2. Agent and model compatibility
We learned today that context is king for influencing an LLM’s response. (Editor note: We had just finished a LLM learning hour when I posted this RFC.) Picking an agent that’s designed around the model should produce better results. Different models respond better to different conventions (e.g., structured tags vs. plain text), and they behave differently under the hood. Claude Code, for example, can inject system reminders into the context window, like:
<system-reminder>
Note: [FILENAME] was modified, either by the user or by a linter. This change was intentional, so make sure to take it into account as youThis is a similar trade-off to adopting hybrid cloud vs. going all-in on a single cloud provider: tighter integration can be a big advantage, but it comes with more coupling.
3. One tool to share
All of these tools inevitably have different configs and different ways to make usage safer. The community is usually behind on sharing consistent standards (think “skills” protocols, reusable workflows, etc.). It’s also easier to share concrete knowledge when we’re all using the same default tool, rather than translating ideas across multiple setups. I know many of us are trying different models. In my head we’re hitting Fredkin’s Paradox:
The more equally attractive two alternatives seem, the harder it can be to choose between them—no matter that, to the same degree, the choice can only matter less.

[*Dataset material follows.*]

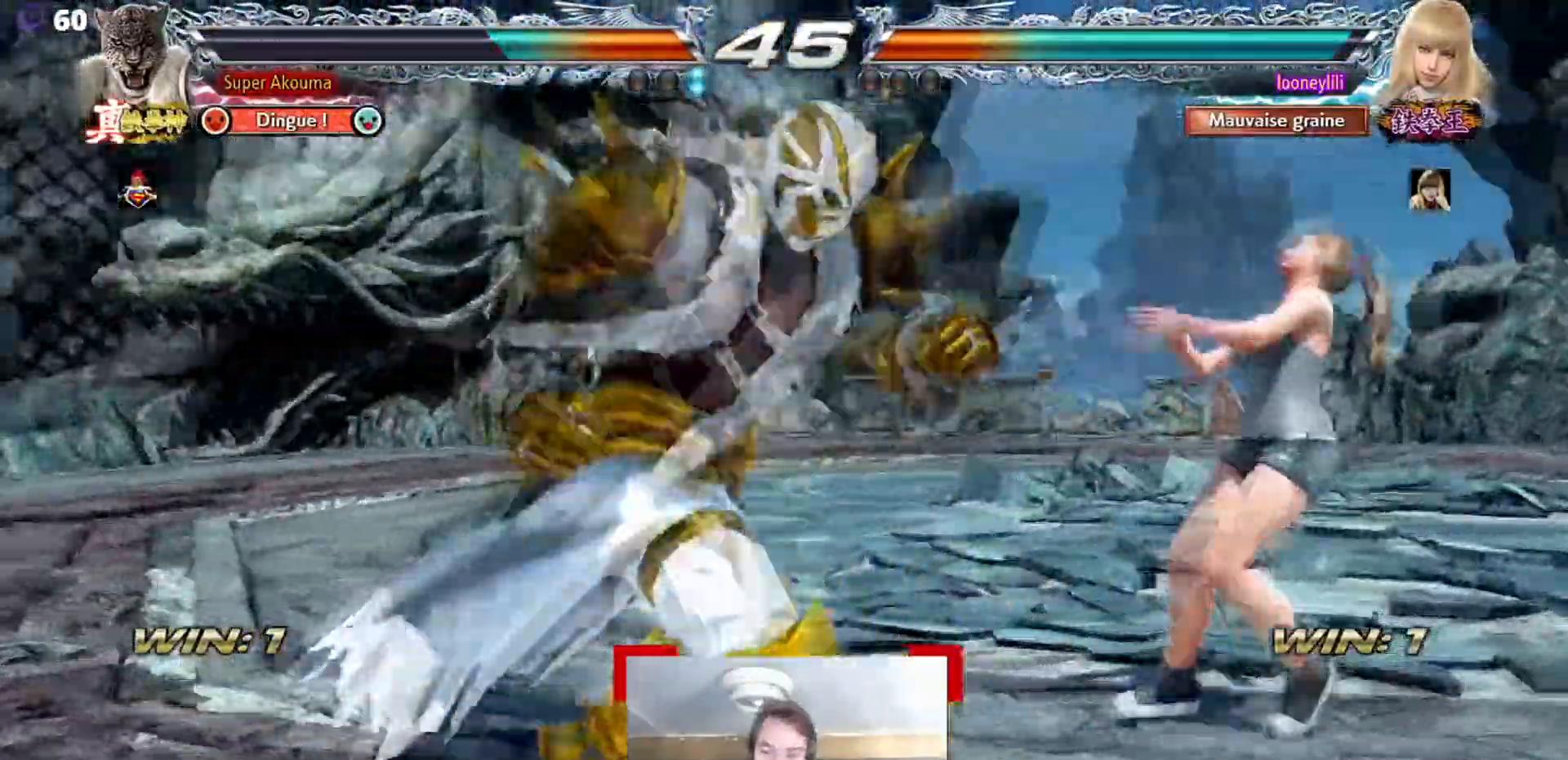
{"buttons": [], "events": [[50, "CROSS", "up"]]}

My hypothesis is we’ll get way more benefit by using one vendor really, really well as a team. I’m not saying we’re banning Cursor or other tools right now. You’re still free to explore. I’m saying: we’ll pave the default path toward Claude Code and its surrounding tooling so the team can align and compound improvements.
I had good feedback from the RFC. Our sponsor, who had a strong desire to consolidate, approved it, which is great news.
The idea of forced consolidation was one of the biggest worries I had. A paved road would form a permeable constraint, not a rigid one. In a complex system such as ours, a rigid constraint might not be the best one, as it may create shadow IT and resistance.
We also had an engineer who was worried about our Cursor subscription being stopped, to which I responded, that’s not what’s happening.
In making this decision, I mostly thought about our junior members whose progress might stifle with the idea of multi-tool-multi-model chaos. I know that the cool kids have moved on to gastown and codex, and I have a burning desire to try them out, too, but it wouldn’t have been the right call. We have to get everyone on the journey together.
If we get this right, this decision should kick off a flywheel of deeper learning in the teams, sharing tips or tricks for Claude Code, rather than sharing hypes.
Closing: This concludes our first step of clarifying our AI stance, turning the adoption from a set of hype-driven experimentation into the start of building an organisational capability.